* Request
Could you rewrite the rows from the very first one through the line containing "Anleitung zur schnellen", swapping "Bestellformular" for "Auftragsformular" and leaving everything else as it stands?

══════════════════════════════

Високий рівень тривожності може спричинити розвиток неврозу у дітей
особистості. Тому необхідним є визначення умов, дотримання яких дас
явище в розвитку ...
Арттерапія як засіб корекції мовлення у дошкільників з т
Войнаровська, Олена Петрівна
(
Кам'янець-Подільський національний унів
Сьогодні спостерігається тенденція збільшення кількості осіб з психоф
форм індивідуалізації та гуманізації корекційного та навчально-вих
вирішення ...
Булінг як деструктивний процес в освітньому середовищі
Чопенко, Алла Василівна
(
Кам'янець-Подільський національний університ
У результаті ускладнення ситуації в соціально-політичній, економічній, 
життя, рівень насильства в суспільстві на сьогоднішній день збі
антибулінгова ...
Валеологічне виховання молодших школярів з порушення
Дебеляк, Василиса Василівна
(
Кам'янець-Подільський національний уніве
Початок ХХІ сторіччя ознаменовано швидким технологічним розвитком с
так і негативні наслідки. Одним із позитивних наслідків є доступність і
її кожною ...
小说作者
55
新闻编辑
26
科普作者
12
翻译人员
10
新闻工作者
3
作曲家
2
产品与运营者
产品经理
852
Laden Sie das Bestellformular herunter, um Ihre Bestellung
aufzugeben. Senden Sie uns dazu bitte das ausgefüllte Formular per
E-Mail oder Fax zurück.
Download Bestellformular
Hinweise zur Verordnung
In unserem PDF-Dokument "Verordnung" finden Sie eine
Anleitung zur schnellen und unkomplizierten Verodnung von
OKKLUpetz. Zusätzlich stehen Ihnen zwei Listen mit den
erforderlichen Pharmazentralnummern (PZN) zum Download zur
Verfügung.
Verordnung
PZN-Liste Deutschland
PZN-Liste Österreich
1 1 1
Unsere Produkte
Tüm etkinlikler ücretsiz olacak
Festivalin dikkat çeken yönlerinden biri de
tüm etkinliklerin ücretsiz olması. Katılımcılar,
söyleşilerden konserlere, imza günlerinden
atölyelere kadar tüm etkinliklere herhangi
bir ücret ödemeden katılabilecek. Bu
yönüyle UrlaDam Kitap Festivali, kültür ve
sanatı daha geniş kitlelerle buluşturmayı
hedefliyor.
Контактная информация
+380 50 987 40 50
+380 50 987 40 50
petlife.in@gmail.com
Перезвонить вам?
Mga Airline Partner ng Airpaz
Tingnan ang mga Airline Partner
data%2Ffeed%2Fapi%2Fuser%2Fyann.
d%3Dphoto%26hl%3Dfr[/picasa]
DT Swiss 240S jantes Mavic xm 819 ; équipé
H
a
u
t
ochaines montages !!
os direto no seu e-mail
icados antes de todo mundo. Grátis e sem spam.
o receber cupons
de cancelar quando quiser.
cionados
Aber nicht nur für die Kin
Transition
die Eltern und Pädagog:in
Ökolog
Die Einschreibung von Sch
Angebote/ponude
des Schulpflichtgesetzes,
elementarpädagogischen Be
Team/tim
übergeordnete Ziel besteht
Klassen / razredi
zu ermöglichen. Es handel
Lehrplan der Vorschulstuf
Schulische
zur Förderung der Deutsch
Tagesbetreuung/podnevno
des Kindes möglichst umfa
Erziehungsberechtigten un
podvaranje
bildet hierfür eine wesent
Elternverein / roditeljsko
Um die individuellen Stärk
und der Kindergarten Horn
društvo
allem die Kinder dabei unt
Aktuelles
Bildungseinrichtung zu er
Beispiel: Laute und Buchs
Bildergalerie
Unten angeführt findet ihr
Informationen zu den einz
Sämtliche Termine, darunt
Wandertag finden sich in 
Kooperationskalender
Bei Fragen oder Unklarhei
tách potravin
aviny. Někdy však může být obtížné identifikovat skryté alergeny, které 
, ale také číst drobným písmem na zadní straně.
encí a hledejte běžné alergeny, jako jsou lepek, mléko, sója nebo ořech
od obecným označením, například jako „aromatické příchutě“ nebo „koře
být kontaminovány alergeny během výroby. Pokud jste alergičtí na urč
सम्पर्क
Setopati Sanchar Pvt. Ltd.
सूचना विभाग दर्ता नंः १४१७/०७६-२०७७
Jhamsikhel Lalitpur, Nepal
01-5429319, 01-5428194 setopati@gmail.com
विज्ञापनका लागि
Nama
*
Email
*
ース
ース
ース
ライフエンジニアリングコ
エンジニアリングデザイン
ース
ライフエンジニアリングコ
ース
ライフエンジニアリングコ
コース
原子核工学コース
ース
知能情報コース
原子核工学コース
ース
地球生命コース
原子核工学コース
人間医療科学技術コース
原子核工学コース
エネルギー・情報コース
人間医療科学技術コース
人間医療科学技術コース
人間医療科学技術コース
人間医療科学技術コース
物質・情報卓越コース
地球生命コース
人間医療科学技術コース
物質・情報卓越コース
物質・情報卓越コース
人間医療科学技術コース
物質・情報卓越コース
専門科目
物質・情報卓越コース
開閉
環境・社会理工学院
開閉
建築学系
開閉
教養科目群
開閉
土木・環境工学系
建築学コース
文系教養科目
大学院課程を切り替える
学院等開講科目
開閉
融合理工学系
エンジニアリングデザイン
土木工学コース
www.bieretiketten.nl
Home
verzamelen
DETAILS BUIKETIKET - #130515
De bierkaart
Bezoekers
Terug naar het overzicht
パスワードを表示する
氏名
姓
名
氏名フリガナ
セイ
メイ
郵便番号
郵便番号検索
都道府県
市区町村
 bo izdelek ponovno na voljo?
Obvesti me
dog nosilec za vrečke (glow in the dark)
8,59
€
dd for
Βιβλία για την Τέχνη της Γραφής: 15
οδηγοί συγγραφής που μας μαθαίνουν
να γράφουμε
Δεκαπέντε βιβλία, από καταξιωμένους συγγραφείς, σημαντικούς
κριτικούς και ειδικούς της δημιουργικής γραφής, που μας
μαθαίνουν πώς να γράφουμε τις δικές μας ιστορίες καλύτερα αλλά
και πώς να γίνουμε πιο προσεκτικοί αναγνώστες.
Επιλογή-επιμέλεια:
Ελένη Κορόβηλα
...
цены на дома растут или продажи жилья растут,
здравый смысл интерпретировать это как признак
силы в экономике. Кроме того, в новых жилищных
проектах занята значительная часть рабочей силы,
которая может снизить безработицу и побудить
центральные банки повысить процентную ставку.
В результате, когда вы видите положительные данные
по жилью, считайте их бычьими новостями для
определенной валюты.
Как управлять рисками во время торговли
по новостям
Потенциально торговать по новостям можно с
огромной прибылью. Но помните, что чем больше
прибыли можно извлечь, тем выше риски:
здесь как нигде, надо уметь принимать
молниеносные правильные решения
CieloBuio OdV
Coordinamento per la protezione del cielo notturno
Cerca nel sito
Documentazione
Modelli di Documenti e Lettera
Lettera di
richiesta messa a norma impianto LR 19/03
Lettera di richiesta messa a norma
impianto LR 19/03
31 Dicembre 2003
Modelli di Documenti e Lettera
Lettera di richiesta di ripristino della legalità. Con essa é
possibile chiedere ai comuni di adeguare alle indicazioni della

══════════════════════════════

* Solved problem
Високий рівень тривожності може спричинити розвиток неврозу у дітей
особистості. Тому необхідним є визначення умов, дотримання яких дас
явище в розвитку ...
Арттерапія як засіб корекції мовлення у дошкільників з т
Войнаровська, Олена Петрівна
(
Кам'янець-Подільський національний унів
Сьогодні спостерігається тенденція збільшення кількості осіб з психоф
форм індивідуалізації та гуманізації корекційного та навчально-вих
вирішення ...
Булінг як деструктивний процес в освітньому середовищі
Чопенко, Алла Василівна
(
Кам'янець-Подільський національний університ
У результаті ускладнення ситуації в соціально-політичній, економічній, 
життя, рівень насильства в суспільстві на сьогоднішній день збі
антибулінгова ...
Валеологічне виховання молодших школярів з порушення
Дебеляк, Василиса Василівна
(
Кам'янець-Подільський національний уніве
Початок ХХІ сторіччя ознаменовано швидким технологічним розвитком с
так і негативні наслідки. Одним із позитивних наслідків є доступність і
її кожною ...
小说作者
55
新闻编辑
26
科普作者
12
翻译人员
10
新闻工作者
3
作曲家
2
产品与运营者
产品经理
852
Laden Sie das Auftragsformular herunter, um Ihre Bestellung
aufzugeben. Senden Sie uns dazu bitte das ausgefüllte Formular per
E-Mail oder Fax zurück.
Download Auftragsformular
Hinweise zur Verordnung
In unserem PDF-Dokument "Verordnung" finden Sie eine
Anleitung zur schnellen und unkomplizierten Verodnung von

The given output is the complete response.